Monday, June 8, 2009

The Triple-A Credit Rating Is Not Bottomless


Did you watch 60 Minutes’ interview with Chairman Ben Bernanke last night? There was some good stuff in the interview and the footage of the inside of the Fed was something to see. I bet we all could use a pallet of one hundred dollar bills

I agree with the comment that next to the President of the United States, the Chairman of the Federal Reserve Bank is the most powerful person as it relates to our economy. The central bank of any country has an enormous responsibility for not just the monetary policies of the country, but with the United States, our domestic economy and the economies of the rest of the world. For many years, the United States’ economy has been viewed as the locomotive that pulls the other economies of the world with it much like the locomotive pulls the other cars of the train.

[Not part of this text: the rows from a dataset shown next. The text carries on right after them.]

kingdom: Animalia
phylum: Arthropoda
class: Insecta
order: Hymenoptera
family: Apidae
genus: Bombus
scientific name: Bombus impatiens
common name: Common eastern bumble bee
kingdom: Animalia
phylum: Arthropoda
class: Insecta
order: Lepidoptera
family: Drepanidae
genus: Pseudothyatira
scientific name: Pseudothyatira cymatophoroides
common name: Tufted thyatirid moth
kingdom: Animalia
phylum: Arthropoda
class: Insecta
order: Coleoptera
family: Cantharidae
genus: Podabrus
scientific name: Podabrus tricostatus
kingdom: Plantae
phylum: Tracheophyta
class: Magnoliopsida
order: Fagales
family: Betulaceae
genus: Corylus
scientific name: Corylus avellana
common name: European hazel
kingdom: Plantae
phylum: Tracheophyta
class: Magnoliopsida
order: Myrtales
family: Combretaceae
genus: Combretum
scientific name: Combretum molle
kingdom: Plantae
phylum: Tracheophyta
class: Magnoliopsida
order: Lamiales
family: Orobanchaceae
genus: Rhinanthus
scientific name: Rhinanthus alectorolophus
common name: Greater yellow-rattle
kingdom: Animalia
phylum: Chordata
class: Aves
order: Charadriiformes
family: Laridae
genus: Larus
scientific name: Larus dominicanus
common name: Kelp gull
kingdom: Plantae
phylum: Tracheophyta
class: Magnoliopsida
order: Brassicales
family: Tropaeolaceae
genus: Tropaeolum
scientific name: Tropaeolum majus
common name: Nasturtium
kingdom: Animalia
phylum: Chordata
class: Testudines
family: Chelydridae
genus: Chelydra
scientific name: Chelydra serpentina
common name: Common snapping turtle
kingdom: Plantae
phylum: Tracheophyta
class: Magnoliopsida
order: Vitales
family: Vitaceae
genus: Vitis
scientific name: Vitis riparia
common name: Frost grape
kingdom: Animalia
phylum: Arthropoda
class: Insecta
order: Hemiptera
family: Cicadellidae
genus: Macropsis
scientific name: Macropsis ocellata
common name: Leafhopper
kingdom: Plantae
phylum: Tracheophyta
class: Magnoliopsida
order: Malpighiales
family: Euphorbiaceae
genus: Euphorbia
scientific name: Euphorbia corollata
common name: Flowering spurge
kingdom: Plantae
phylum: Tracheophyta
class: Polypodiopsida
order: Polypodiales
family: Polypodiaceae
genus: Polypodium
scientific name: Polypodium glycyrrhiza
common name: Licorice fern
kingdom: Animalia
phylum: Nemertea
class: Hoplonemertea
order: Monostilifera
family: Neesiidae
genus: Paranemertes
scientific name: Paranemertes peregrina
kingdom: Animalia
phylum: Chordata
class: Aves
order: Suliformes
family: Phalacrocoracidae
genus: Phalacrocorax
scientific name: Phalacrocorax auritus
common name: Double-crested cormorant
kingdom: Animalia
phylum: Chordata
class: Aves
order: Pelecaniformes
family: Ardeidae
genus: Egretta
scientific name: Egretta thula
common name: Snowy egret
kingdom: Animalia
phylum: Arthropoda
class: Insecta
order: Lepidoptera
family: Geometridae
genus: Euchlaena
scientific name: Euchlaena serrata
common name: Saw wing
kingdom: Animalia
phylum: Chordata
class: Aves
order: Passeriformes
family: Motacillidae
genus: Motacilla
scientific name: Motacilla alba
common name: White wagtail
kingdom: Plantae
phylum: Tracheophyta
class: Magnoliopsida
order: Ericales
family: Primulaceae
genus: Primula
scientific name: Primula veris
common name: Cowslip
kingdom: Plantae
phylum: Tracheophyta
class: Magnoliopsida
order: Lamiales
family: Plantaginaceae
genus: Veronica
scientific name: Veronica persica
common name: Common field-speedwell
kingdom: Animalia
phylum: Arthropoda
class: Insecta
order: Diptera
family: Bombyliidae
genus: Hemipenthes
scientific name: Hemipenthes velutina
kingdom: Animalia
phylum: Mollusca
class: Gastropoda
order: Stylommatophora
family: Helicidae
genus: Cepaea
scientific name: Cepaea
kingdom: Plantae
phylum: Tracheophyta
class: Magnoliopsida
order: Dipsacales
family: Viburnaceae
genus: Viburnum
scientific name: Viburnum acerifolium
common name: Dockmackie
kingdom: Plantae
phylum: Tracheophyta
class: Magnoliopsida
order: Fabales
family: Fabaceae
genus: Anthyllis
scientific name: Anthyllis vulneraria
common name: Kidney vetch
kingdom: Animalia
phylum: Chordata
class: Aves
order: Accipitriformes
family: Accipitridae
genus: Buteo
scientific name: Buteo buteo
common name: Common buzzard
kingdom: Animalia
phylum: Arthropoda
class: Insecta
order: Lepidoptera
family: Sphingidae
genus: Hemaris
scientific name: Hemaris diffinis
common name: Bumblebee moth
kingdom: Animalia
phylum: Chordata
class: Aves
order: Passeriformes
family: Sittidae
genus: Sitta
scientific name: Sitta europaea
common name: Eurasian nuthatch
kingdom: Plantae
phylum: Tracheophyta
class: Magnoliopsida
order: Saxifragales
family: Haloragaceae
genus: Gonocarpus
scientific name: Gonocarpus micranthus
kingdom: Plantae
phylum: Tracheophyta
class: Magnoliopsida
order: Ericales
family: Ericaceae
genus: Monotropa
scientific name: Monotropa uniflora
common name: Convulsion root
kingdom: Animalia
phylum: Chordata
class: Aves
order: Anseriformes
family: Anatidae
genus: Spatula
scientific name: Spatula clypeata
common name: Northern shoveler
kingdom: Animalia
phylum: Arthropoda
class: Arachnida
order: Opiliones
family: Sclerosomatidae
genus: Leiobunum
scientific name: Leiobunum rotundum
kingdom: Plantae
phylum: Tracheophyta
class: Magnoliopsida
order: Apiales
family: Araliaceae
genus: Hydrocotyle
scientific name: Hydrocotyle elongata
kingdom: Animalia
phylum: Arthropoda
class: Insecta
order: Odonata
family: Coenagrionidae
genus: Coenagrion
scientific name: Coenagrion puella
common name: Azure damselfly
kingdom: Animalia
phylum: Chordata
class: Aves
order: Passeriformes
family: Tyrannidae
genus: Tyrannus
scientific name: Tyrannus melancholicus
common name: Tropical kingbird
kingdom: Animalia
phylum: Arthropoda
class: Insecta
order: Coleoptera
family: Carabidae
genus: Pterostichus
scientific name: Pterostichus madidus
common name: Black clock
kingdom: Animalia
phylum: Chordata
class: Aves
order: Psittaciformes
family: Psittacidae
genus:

Ben Bernanke is highly qualified to be the Chairman of the Fed, but like all of us, experience has a lot to do with the knowledge we bring to the job. Before becoming Chairman of the Fed, Ben Bernanke was a professor of economics at Princeton University. His area of expertise was central banking and the Great Depression. Unfortunately, technology has permitted the world of banking to change, and those changes have, in my opinion, rendered the old tools of monetary policy incapable of influencing the growth of the money supply as well as creating what I would call “leaks” in the system.

Over the last several months, the Fed has had to take ex-ordinary measures to deal with the financial crisis. But, unless the Fed and the Federal Government (Congress) are prepared to make some permanent changes in the way banking is done, we are going to travel the road of a financial panic and crisis again.

The Fed must, in my opinion, have complete control of the credit rating process. The issuance of the triple-A credit rating must no longer be in the hands of the private sector, to be “shopped” by the underwriters as was done in the recent past. The credit ratings are the weights and measures of finance, and must be controlled by the Federal Reserve Bank. There is in my mind a mathematical relationship between the growth of the money supply and the issuance of the triple-A credit rating. The triple-A credit rating can not be inflated and stand for nothing. The integrity of the triple-A rating is essential to our economy not going down the same road to a financial crisis again.

Wall Street will abuse the credit rating system again as it has done several times in the past. The fixed income sector of the market that creates the billions of dollars of structured financial obligations and their triple-A credit ratings is not bottomless.

Stay tuned.

3 comments:

Unknown said...

Yesterday, Sunday, I heard the tail end of "This American Life" on XMPR - the Public Radio arm of XM. Ira Glass was taking the CRA's to task for their part in the current crisis. In fact, his idea is that the seeds of this disaster were sown in 1936 when the banks were told that they could only hold "Investment Quality" bonds - thereby giving the CRA's - which had previously been a tool for investors to use - the force of law. It was like wiring the economy with explosives. Oh - and the CRA's are fully aware of their conflict of interest. they 'just deal with it'. Yeah, right.

moneythoughts said...

Excellent comment Lou. I appreciate that info. I plan to keep on writing about the credit rating agencies, and our government's decisions to leave them in the hands of publicly held companies.

Butch said...

I agree with your assessment of Bernecke's ability to use his background of training of the depression era vs todays economic conflict. While it is important to know these facts, hopefully they are used as a tool to make the necessary changes but not expected to work as in the past. I heard a comment on a comparison as to what Reagan did economically vs what Obama is doing by some commentator on TV. I believe what most are missing when looking back at Reagan is how much the WORLD economy has changed. The globalization alone is such a huge factor today. I'm not sure that Reagan's plan would work, he left everything alone pretty much and today that just doesn't seem to be possible.

The true question today, but won't be answered any time soon is, how much intervention is enough and how much it going too far.

You mention Bernecke and you have mentioned Volker, I would like your take on Geithner and how much input do you think he is having on the forced bankruptcies of the auto industry. I don't see this as an Obama plan.